3. Angular Momentum (L)
Angular momentum is the rotational analogue of linear momentum:$$\vec{L} = \mathbf{I} \vec{\omega}$$For a point mass:$\vec{L} = \vec{r} \times \vec{p}$.
3.1 Conservation of Angular Momentum
In the absence of an external torque ($\vec{\tau}_{ext} = 0$):$$\frac{d\vec{L}}{dt} = 0 \Rightarrow \vec{L}_{initial} = \vec{L}_{final}$$*Application:* A figure skater pulls their arms in (decreasing$I$), which forces$\omega$to increase to maintain constant$L$.
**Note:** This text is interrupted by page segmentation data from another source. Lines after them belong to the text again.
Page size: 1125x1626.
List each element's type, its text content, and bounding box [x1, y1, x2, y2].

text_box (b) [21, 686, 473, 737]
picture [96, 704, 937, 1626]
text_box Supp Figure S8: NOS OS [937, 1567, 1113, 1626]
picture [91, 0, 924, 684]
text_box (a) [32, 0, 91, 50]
4. Torque and Euler's Equations
Torque is the rate of change of angular momentum:$$\vec{\tau} = \frac{d\vec{L}}{dt} = \mathbf{I}\vec{\alpha} + \vec{\omega} \times (\mathbf{I}\vec{\omega})$$### 4.1 Euler's Equations for a Rigid Body
In the principal axes frame:$$I_1 \dot{\omega}_1 - (I_2 - I_3)\omega_2 \omega_3 = \tau_1$$
$$
I_2 \dot{\omega}_2 - (I_3 - I_1)\omega_3 \omega_1 = \tau_2
$$
$$I_3 \dot{\omega}_3 - (I_1 - I_2)\omega_1 \omega_2 = \tau_3$$## 5. Summary Table: Linear vs. Rotational
| Linear Quantity | Rotational Analogue | Relationship |
| :--- | :--- | :--- |
| Position ($x$) | Angle ($\theta$) |$s = \theta r$|
| Velocity ($v$) | Angular Velocity ($\omega$) |$v = \omega r$|
| Acceleration ($a$) | Angular Acceleration ($\alpha$) |$a = \alpha r$|
| Mass ($m$) | Moment of Inertia ($I$) |$I = \int r^2 dm$|
| Force ($F$) | Torque ($\tau$) |$\tau = r F \sin\theta$|
| Momentum ($p$) | Angular Momentum ($L$) |$L = I \omega$ |
Understanding the tensor nature of inertia is critical for analyzing complex rotations in aerospace engineering, robotics, and biomechanics.